Year Released: 2007
MPAA Rating: Unrated
Running Time: 80 minutes
Click to Expand Credits:
2007 SXSW 24 BEATS PER SECOND DOCUMENTARY FEATURE! Most fans of punk music know the story of the Gits, but for those of you who don’t, here’s a recap: formed at Antioch University in the late ‘80s, the Gits (named, Toad the Wet Sprocket-like, after a Monty Python sketch) moved west to seek their fortune, settling in Seattle and living the boho lifestyle in a run-down house, working minimum wage jobs while practicing and playing local gigs.
Their growing popularity was due in large part to the lyrics and stage presence of singer Mia Zapata. A descendant of the Mexican revolutionary, Zapata’s songs were heartfelt, stirring, and brought a tincture of the blues to their punk sound.
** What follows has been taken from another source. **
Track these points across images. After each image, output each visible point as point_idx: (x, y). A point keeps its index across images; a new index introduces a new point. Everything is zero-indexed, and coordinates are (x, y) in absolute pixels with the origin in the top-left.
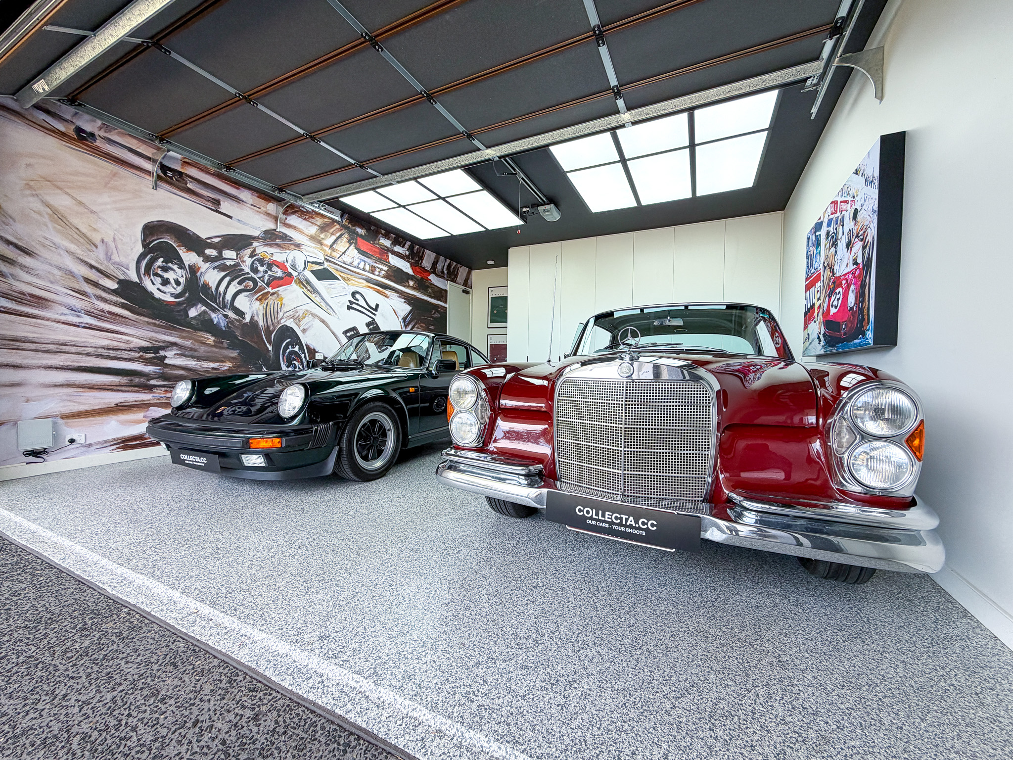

She was hugely popular on the scene and viewed with affection by virtually everyone who knew her.
In the summer of 1993, the Gits were planning a major tour and poised to enjoy the breakout success their fellow Washingtonians Nirvana and Pearl Jam were seeing. It was therefore a tremendous shock to the community and the punk scene as a whole when Zapata was raped and murdered walking home from a bar one night.
The effects of her killing resounded beyond the Seattle scene, as fans and fellow musicians organized benefits and – unhappy with the Seattle police’s progress – hired a private investigator to find her killer. Years passed, leads grew cold, and the Gits went on to reform under another name with a different singer, but Zapata’s murder continued to cast a pall over the scene.
“The Gits” is a treasure trove for the many fans of the band’s music who never got the chance to see them live. Director Kerri O’Kane has assembled an impressive amount of concert footage to complement the interviews with the surviving Gits, other local bands (7 Year Bitch, D.C. Beggars), and her family members. Watching the movie, one understands why the unassuming Zapata was held in such high esteem. Unassuming and almost painfully shy, she was a touchstone for many involved in Seattle’s music scene. After hearing the music of the Gits again and seeing Zapata perform after all this time, one can’t help but feel sad for what could have been.
In 2003, a suspect was arrested in Zapata’s murder, and the doc ends not with a sense of closure or justice gained, but perhaps the possibility of finally being able to move on. “The Gits” is a stirring portrait of one of the great, largely unknown voices in music and how her loss is still felt to this day.